鍛冶屋の爺さんに頼んだのはそれの片手剣バージョンのフランベルクという武器だが、こいつは片手剣というよりもエストック。つまりは刺突武器に近い武器でもある。
この世界には外皮がやたらと堅い魔物や人間相手なら鎧を着込んだ奴らが多い。そんな奴らを相手には『斬る』よりも『刺す』方が良いと思ったからだ。螺旋状にして貰ったのもその為だ。
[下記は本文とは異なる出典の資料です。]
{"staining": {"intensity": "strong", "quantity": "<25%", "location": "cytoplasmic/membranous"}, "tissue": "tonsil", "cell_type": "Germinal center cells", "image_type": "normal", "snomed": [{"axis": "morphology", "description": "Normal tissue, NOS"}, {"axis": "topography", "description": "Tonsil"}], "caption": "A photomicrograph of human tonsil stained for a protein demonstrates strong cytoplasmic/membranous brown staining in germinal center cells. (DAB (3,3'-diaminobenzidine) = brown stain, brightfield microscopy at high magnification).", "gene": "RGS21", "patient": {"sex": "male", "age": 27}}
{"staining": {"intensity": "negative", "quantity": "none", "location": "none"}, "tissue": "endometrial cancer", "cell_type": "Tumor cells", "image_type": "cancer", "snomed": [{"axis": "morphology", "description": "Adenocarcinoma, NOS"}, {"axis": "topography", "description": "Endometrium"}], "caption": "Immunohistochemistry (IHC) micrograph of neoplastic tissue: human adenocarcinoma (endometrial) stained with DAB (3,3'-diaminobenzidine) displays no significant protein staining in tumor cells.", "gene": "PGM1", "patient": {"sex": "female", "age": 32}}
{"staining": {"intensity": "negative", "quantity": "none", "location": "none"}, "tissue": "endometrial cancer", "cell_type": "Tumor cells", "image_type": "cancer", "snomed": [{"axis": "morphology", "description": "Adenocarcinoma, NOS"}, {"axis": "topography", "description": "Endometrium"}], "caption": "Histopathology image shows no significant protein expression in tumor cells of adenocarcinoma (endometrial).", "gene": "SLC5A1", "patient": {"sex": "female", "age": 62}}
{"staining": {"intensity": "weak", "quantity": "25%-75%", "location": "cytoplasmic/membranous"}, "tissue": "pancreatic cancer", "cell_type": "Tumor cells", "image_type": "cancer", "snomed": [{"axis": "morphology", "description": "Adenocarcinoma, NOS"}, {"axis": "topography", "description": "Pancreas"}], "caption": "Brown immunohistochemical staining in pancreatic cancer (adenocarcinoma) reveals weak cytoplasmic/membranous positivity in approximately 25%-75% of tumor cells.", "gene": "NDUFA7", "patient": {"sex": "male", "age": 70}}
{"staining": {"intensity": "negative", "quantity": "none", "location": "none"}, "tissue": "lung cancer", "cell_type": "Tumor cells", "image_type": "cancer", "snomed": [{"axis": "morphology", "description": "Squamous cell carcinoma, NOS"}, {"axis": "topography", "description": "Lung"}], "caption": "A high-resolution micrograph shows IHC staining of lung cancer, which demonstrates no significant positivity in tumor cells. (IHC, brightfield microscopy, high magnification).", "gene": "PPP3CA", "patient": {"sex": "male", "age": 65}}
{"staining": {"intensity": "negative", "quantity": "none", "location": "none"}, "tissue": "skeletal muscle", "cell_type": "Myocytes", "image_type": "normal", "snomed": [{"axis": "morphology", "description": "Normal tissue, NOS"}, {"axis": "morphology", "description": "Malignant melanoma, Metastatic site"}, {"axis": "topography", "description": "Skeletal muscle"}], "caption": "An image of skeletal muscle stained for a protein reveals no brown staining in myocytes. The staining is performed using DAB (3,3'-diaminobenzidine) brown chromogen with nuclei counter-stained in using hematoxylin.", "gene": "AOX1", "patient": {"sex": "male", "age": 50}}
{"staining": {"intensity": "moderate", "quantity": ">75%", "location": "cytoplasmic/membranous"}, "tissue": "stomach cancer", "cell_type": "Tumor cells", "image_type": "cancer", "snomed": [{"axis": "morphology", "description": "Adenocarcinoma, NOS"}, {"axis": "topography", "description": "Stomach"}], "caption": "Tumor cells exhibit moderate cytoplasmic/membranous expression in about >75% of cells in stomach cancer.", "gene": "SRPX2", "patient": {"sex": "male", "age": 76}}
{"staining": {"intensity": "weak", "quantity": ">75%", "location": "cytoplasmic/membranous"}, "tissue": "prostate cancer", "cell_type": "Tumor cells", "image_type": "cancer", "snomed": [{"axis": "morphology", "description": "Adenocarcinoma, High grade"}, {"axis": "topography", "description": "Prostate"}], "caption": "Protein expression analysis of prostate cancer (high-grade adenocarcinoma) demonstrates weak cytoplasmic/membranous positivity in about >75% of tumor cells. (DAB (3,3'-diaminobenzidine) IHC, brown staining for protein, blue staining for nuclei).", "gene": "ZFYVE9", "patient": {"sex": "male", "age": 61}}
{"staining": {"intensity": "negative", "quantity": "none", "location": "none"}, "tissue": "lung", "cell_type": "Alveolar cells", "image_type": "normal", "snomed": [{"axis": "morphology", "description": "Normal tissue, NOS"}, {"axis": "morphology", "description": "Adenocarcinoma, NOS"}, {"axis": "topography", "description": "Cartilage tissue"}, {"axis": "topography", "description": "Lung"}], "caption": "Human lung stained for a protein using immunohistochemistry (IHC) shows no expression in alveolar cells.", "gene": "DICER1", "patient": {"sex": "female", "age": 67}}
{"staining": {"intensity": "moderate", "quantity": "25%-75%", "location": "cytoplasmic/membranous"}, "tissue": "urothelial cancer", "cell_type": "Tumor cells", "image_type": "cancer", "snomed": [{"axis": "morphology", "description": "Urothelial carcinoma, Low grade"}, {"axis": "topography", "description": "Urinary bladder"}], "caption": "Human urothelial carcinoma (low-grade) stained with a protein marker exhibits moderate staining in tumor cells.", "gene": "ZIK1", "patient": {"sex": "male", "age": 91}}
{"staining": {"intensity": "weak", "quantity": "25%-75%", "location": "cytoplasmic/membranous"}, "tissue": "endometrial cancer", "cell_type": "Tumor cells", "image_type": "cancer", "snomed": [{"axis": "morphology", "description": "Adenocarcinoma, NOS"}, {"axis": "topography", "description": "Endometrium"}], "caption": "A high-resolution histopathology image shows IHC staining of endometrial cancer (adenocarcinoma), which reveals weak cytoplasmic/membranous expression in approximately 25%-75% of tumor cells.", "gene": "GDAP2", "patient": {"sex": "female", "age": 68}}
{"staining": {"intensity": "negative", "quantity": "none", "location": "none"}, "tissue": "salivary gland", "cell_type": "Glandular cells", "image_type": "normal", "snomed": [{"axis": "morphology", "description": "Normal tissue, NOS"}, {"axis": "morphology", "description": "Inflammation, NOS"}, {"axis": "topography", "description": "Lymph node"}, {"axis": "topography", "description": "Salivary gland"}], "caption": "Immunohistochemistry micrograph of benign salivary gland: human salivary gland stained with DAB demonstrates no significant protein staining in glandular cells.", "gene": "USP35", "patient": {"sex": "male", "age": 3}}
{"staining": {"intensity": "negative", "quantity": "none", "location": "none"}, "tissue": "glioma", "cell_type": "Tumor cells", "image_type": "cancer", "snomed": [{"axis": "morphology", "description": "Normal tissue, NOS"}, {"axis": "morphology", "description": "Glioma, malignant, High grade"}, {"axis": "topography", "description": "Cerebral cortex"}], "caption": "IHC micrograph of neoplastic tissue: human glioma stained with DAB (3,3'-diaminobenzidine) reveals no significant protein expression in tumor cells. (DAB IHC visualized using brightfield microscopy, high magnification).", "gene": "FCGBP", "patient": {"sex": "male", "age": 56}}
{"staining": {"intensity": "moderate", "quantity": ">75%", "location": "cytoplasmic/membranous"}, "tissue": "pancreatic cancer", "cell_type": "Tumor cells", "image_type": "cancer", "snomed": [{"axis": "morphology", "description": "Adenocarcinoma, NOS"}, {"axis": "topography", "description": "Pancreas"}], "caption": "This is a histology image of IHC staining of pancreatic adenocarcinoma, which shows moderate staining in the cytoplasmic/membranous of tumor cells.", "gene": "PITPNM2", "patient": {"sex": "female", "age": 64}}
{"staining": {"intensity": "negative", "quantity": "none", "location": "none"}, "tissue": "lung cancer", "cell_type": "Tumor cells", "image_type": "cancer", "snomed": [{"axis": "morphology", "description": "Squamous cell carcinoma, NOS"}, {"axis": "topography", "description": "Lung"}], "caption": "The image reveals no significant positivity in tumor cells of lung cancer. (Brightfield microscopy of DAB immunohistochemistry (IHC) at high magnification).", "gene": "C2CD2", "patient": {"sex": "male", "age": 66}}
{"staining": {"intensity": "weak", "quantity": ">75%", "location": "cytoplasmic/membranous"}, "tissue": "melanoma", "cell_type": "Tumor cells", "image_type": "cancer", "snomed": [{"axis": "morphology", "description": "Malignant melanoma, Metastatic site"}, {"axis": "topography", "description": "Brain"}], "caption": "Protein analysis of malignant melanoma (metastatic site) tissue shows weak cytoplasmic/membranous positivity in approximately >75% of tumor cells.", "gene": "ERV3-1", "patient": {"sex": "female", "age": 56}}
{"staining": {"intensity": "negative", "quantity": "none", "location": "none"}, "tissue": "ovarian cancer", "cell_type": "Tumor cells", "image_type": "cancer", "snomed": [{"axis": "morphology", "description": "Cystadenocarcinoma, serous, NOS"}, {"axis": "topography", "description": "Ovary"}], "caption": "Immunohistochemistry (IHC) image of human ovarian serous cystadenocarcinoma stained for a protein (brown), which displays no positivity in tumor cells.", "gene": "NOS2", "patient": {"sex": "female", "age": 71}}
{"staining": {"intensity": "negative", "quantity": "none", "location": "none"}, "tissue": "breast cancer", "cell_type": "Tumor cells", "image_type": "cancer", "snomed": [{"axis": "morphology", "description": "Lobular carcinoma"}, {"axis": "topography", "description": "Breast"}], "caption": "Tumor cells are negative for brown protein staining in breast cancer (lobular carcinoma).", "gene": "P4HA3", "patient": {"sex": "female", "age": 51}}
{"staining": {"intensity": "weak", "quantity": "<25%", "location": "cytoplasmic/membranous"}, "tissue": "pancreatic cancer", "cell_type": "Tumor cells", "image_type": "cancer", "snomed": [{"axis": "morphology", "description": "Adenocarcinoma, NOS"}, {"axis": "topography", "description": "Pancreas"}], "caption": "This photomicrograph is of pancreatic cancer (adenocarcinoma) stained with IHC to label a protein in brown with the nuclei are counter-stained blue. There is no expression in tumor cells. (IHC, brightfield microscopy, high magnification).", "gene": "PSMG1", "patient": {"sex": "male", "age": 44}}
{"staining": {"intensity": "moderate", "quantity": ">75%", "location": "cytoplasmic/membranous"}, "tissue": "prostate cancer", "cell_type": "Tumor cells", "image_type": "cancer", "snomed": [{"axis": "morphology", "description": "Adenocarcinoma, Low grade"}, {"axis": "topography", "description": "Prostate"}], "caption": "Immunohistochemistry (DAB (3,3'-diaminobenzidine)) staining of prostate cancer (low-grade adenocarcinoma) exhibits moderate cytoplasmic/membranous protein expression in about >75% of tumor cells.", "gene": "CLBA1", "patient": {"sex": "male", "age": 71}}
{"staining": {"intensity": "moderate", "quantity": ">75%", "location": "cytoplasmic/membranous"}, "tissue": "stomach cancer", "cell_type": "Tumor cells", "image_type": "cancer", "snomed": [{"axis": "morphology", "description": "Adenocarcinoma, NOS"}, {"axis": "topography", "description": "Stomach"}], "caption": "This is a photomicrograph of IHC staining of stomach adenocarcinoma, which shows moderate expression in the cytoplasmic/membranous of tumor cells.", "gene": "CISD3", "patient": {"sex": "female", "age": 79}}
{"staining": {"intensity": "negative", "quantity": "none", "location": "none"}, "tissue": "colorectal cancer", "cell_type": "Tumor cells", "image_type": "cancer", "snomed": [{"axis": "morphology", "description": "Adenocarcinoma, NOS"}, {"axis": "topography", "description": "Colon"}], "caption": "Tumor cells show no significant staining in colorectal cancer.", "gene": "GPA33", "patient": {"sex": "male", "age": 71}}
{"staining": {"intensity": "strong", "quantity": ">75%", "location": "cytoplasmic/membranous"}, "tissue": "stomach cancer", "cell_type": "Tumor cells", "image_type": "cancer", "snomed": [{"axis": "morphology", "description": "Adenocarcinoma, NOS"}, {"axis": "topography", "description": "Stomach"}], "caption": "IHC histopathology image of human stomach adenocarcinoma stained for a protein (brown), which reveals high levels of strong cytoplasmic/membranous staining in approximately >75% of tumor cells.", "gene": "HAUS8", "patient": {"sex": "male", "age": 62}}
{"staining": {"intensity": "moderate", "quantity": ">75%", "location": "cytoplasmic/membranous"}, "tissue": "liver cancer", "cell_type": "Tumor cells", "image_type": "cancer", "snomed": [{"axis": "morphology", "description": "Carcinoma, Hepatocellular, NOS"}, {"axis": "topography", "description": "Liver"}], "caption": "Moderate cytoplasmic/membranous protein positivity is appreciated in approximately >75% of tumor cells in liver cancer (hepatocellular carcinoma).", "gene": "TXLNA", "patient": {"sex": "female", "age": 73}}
俺はフランベルクを右手に握ると数度振り回して感触を確かめる。
石槍に比べて格段と重量は変わってくるが、それでも馴染まないわけじゃない。
握りの部分も俺の手に合わせて凹凸が作られているので直ぐに慣れるだろう。
「注文通り、良い腕だな」
「ふんっ。ガキがよう良いよるわい。それにしても作っといてなんだが、こんな武器が本当に役に立つのか?」
「それをこれから証明してくんだよ。それよりもこの武器に関する設計図は貰ってくぞ。当然この事を口外したら……」
「分かっとるわい。わしもまだ孫の顔を見とらんからの。金は充分に受け取っとるから心配すんな、ほれ。これが設計図じゃ」
「話が早くて助かるよ。それとこいつは礼だ」
俺は設計図を受け取ると代わりに金貨を一枚指で弾いて爺さんに渡し、店を出て行く。
俺はフランベルクを腰に下げ、マントで隠すようにすると帰路へとついていった。